(Task statement): Say how many lines in the following data hold the word "trend". Write nothing but that number.

(Information shown):

┌──

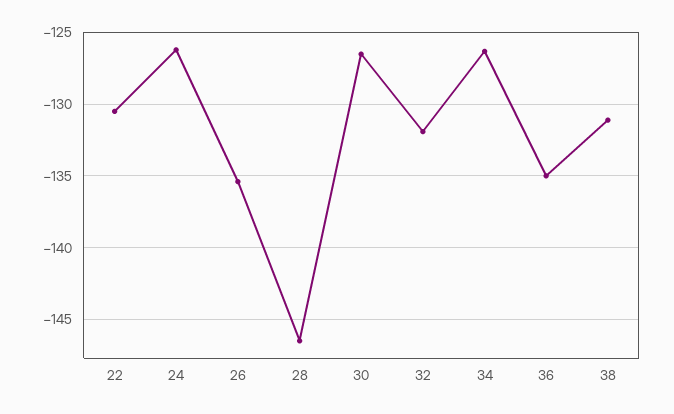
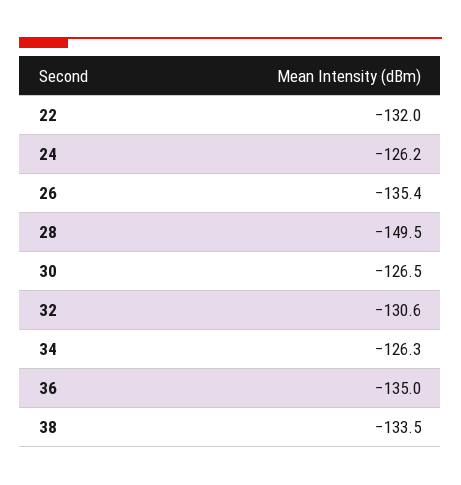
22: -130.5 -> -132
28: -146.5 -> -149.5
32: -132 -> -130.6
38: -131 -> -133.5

└──
┌──

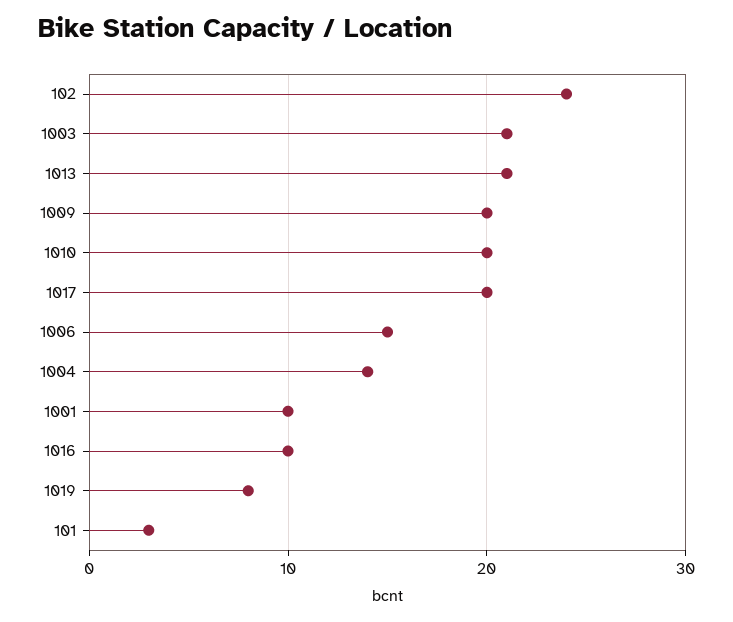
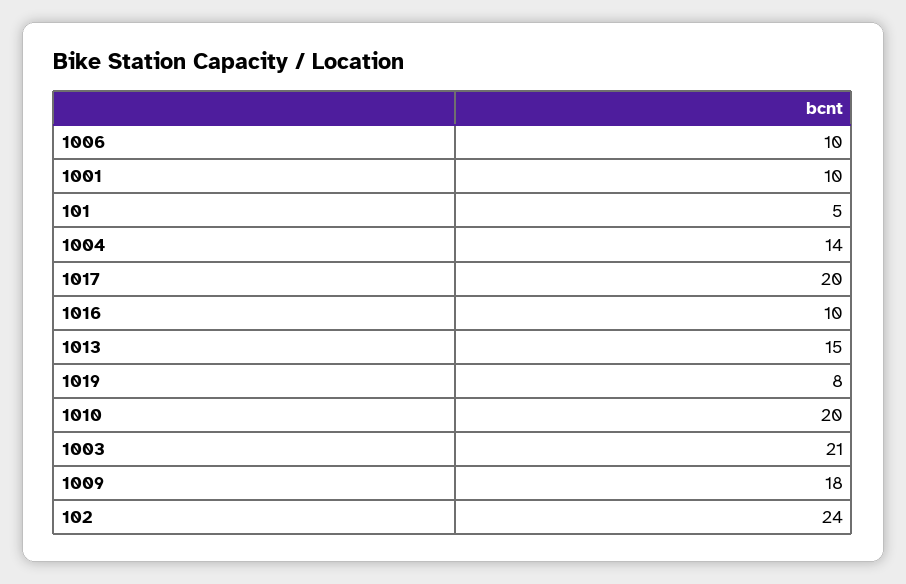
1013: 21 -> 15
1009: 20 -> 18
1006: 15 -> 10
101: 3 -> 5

└──
┌──

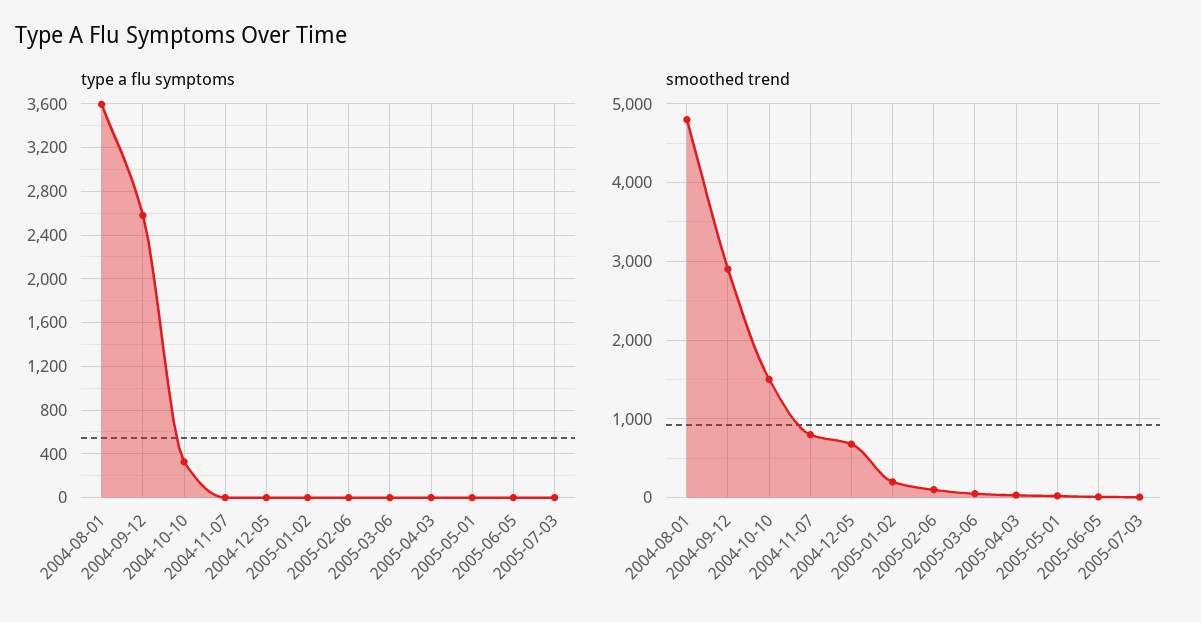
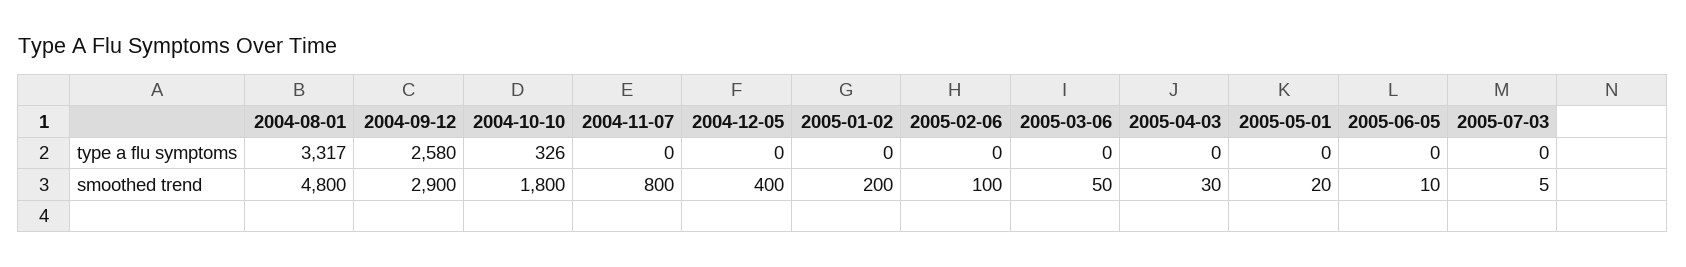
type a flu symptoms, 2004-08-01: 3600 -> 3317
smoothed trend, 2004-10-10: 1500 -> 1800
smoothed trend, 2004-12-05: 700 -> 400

└──

(Response): 2